*Your instructions*: All entries are to be quoted exactly; the images stay out of the copy.
---------- Given data
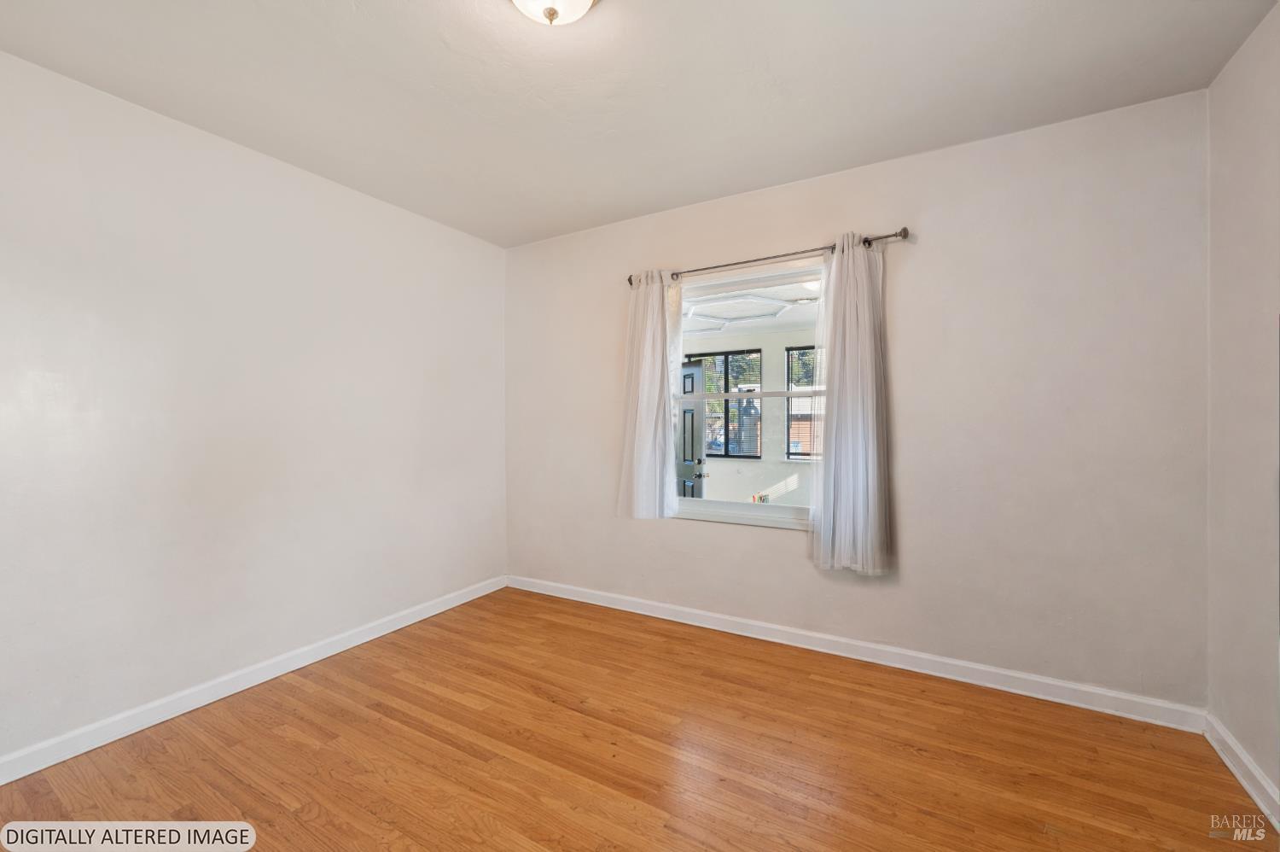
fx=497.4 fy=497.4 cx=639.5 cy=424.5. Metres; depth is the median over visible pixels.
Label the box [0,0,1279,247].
ceiling
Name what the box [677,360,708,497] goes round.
door
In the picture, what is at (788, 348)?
porch window
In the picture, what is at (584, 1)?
ceiling light
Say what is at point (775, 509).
window
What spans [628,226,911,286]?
curtain rod
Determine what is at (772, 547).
back wall
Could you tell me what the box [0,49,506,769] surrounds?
left wall
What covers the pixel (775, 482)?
porch wall
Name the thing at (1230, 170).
right wall
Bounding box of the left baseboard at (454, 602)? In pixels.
[0,575,506,783]
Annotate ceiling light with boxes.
[509,0,599,26]
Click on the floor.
(815, 694)
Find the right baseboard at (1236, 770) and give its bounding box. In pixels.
[1203,710,1279,831]
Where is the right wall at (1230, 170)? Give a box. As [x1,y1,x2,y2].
[1205,0,1279,817]
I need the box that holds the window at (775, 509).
[667,259,826,528]
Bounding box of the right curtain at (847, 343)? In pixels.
[808,232,894,575]
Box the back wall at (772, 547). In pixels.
[500,91,1211,712]
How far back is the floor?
1.92 m
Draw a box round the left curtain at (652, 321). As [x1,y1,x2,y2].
[616,270,680,519]
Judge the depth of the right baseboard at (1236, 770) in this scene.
1.77 m
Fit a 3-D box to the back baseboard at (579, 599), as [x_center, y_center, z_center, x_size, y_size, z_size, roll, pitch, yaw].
[0.642,1.224,3.004,3.851,0.099,0.016,0,0,30]
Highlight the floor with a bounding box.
[0,586,1276,851]
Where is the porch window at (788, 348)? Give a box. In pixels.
[784,343,822,461]
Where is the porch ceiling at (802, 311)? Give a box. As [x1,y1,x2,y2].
[678,279,822,335]
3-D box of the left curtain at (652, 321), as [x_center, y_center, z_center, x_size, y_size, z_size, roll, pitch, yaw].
[0.042,-0.195,3.219,0.475,1.611,0.119,0,0,30]
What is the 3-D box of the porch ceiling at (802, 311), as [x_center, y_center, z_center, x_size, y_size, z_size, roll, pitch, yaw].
[1.154,-1.214,4.642,4.518,0.118,3.027,0,0,30]
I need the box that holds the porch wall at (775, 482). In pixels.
[680,330,820,506]
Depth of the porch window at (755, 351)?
6.03 m
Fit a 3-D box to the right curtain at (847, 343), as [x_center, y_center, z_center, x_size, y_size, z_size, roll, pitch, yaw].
[1.104,-0.114,2.603,0.456,1.782,0.135,0,0,30]
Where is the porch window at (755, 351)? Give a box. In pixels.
[685,347,763,457]
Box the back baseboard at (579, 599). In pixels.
[504,574,1205,732]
--------------------
*Your solution*:
fx=497.4 fy=497.4 cx=639.5 cy=424.5. Metres; depth is the median over visible pixels.
Label the box [0,0,1279,247].
ceiling
Name what the box [677,360,708,497] goes round.
door
In the picture, what is at (788, 348)?
porch window
In the picture, what is at (584, 1)?
ceiling light
Say what is at point (775, 509).
window
What spans [628,226,911,286]?
curtain rod
Determine what is at (772, 547).
back wall
Could you tell me what the box [0,49,506,769] surrounds?
left wall
What covers the pixel (775, 482)?
porch wall
Name the thing at (1230, 170).
right wall
Bounding box of the left baseboard at (454, 602)? In pixels.
[0,575,506,783]
Annotate ceiling light with boxes.
[509,0,599,26]
Click on the floor.
(815, 694)
Find the right baseboard at (1236, 770) and give its bounding box. In pixels.
[1203,710,1279,831]
Where is the right wall at (1230, 170)? Give a box. As [x1,y1,x2,y2].
[1205,0,1279,817]
I need the box that holds the window at (775, 509).
[667,259,826,528]
Bounding box of the right curtain at (847, 343)? In pixels.
[808,232,894,575]
Box the back wall at (772, 547). In pixels.
[500,91,1211,712]
How far back is the floor?
1.92 m
Draw a box round the left curtain at (652, 321). As [x1,y1,x2,y2].
[616,270,680,519]
Judge the depth of the right baseboard at (1236, 770) in this scene.
1.77 m
Fit a 3-D box to the back baseboard at (579, 599), as [x_center, y_center, z_center, x_size, y_size, z_size, roll, pitch, yaw].
[0.642,1.224,3.004,3.851,0.099,0.016,0,0,30]
Highlight the floor with a bounding box.
[0,586,1276,851]
Where is the porch window at (788, 348)? Give a box. In pixels.
[784,343,822,461]
Where is the porch ceiling at (802, 311)? Give a box. As [x1,y1,x2,y2].
[678,279,822,335]
3-D box of the left curtain at (652, 321), as [x_center, y_center, z_center, x_size, y_size, z_size, roll, pitch, yaw].
[0.042,-0.195,3.219,0.475,1.611,0.119,0,0,30]
What is the 3-D box of the porch ceiling at (802, 311), as [x_center, y_center, z_center, x_size, y_size, z_size, roll, pitch, yaw].
[1.154,-1.214,4.642,4.518,0.118,3.027,0,0,30]
I need the box that holds the porch wall at (775, 482). In pixels.
[680,330,820,506]
Depth of the porch window at (755, 351)?
6.03 m
Fit a 3-D box to the right curtain at (847, 343), as [x_center, y_center, z_center, x_size, y_size, z_size, roll, pitch, yaw].
[1.104,-0.114,2.603,0.456,1.782,0.135,0,0,30]
Where is the porch window at (755, 351)? Give a box. In pixels.
[685,347,763,457]
Box the back baseboard at (579, 599). In pixels.
[504,574,1205,732]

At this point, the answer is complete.